*** Information given ***

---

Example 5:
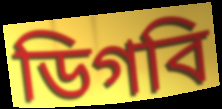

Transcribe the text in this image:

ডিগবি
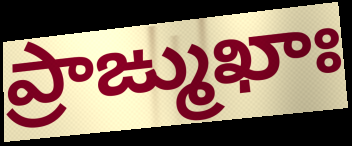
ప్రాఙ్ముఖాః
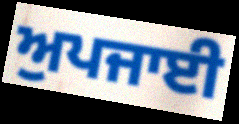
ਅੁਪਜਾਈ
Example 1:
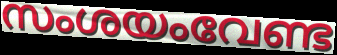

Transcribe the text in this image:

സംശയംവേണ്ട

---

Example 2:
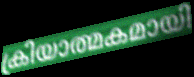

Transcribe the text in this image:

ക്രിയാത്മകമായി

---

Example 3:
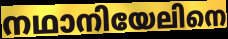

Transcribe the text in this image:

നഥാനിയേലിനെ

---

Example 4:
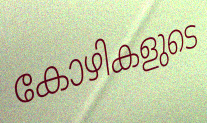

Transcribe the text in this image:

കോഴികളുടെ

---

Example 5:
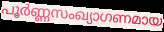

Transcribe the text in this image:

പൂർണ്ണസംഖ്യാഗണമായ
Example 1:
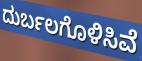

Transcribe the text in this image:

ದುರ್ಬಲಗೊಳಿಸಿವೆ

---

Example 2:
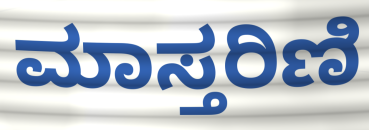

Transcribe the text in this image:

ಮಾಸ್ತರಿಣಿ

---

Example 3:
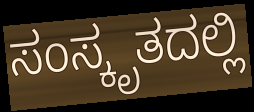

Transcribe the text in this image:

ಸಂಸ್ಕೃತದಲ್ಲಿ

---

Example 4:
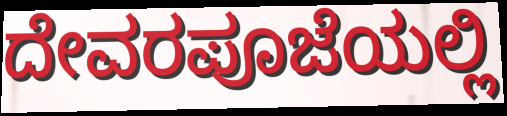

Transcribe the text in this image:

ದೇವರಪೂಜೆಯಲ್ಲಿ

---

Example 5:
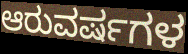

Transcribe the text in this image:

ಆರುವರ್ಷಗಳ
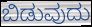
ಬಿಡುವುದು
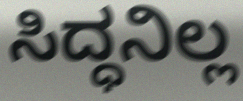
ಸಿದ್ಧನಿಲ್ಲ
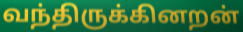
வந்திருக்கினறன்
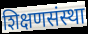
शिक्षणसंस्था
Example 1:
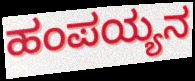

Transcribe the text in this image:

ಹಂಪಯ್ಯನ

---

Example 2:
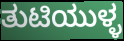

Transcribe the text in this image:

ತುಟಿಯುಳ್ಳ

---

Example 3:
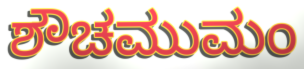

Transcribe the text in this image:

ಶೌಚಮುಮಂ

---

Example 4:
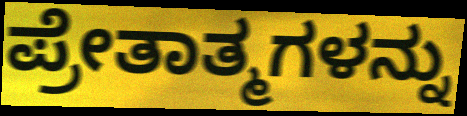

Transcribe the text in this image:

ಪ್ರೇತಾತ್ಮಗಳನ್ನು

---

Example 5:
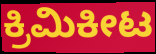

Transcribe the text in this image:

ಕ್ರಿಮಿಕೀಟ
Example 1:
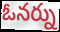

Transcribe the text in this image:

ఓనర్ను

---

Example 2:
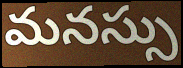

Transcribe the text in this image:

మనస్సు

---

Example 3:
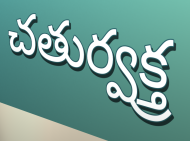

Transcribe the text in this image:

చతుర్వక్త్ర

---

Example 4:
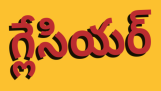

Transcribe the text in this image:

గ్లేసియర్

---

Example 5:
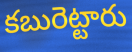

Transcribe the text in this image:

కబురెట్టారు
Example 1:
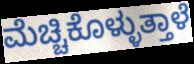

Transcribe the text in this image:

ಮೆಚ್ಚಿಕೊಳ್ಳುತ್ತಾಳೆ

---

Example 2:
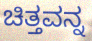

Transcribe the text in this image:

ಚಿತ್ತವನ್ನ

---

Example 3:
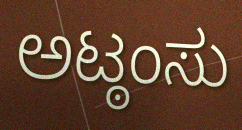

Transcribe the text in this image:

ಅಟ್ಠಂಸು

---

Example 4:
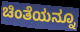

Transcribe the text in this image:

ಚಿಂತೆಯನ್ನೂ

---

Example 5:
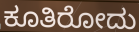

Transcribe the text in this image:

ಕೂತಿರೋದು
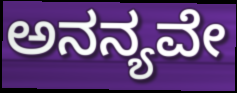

***

▶ _Brief_
A faithful copy of all the data above, without its pictures, is the expected result.

▶ _Result of the task_
---

Example 5:

Transcribe the text in this image:

ডিগবি
ప్రాఙ్ముఖాః
ਅੁਪਜਾਈ
Example 1:

Transcribe the text in this image:

സംശയംവേണ്ട

---

Example 2:

Transcribe the text in this image:

ക്രിയാത്മകമായി

---

Example 3:

Transcribe the text in this image:

നഥാനിയേലിനെ

---

Example 4:

Transcribe the text in this image:

കോഴികളുടെ

---

Example 5:

Transcribe the text in this image:

പൂർണ്ണസംഖ്യാഗണമായ
Example 1:

Transcribe the text in this image:

ದುರ್ಬಲಗೊಳಿಸಿವೆ

---

Example 2:

Transcribe the text in this image:

ಮಾಸ್ತರಿಣಿ

---

Example 3:

Transcribe the text in this image:

ಸಂಸ್ಕೃತದಲ್ಲಿ

---

Example 4:

Transcribe the text in this image:

ದೇವರಪೂಜೆಯಲ್ಲಿ

---

Example 5:

Transcribe the text in this image:

ಆರುವರ್ಷಗಳ
ಬಿಡುವುದು
ಸಿದ್ಧನಿಲ್ಲ
வந்திருக்கினறன்
शिक्षणसंस्था
Example 1:

Transcribe the text in this image:

ಹಂಪಯ್ಯನ

---

Example 2:

Transcribe the text in this image:

ತುಟಿಯುಳ್ಳ

---

Example 3:

Transcribe the text in this image:

ಶೌಚಮುಮಂ

---

Example 4:

Transcribe the text in this image:

ಪ್ರೇತಾತ್ಮಗಳನ್ನು

---

Example 5:

Transcribe the text in this image:

ಕ್ರಿಮಿಕೀಟ
Example 1:

Transcribe the text in this image:

ఓనర్ను

---

Example 2:

Transcribe the text in this image:

మనస్సు

---

Example 3:

Transcribe the text in this image:

చతుర్వక్త్ర

---

Example 4:

Transcribe the text in this image:

గ్లేసియర్

---

Example 5:

Transcribe the text in this image:

కబురెట్టారు
Example 1:

Transcribe the text in this image:

ಮೆಚ್ಚಿಕೊಳ್ಳುತ್ತಾಳೆ

---

Example 2:

Transcribe the text in this image:

ಚಿತ್ತವನ್ನ

---

Example 3:

Transcribe the text in this image:

ಅಟ್ಠಂಸು

---

Example 4:

Transcribe the text in this image:

ಚಿಂತೆಯನ್ನೂ

---

Example 5:

Transcribe the text in this image:

ಕೂತಿರೋದು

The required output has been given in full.